TO DO
Please repeat the listing exactly, with every line intact.

RECORDS SHOWN
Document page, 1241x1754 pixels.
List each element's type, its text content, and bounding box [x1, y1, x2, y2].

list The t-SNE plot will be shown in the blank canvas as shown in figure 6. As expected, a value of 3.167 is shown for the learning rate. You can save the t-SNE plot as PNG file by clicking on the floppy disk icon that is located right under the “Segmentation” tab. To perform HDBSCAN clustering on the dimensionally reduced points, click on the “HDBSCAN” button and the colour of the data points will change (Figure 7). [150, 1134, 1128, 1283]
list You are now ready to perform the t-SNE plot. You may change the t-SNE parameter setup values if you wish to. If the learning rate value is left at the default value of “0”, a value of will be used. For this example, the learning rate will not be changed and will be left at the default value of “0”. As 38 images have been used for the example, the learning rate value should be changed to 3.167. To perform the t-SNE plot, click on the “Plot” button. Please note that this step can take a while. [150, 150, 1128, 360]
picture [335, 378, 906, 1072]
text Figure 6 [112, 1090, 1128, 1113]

YOUR RESPONSE
Document page, 1241x1754 pixels.
List each element's type, its text content, and bounding box [x1, y1, x2, y2].

list The t-SNE plot will be shown in the blank canvas as shown in figure 6. As expected, a value of 3.167 is shown for the learning rate. You can save the t-SNE plot as PNG file by clicking on the floppy disk icon that is located right under the “Segmentation” tab. To perform HDBSCAN clustering on the dimensionally reduced points, click on the “HDBSCAN” button and the colour of the data points will change (Figure 7). [150, 1134, 1128, 1283]
list You are now ready to perform the t-SNE plot. You may change the t-SNE parameter setup values if you wish to. If the learning rate value is left at the default value of “0”, a value of will be used. For this example, the learning rate will not be changed and will be left at the default value of “0”. As 38 images have been used for the example, the learning rate value should be changed to 3.167. To perform the t-SNE plot, click on the “Plot” button. Please note that this step can take a while. [150, 150, 1128, 360]
picture [335, 378, 906, 1072]
text Figure 6 [112, 1090, 1128, 1113]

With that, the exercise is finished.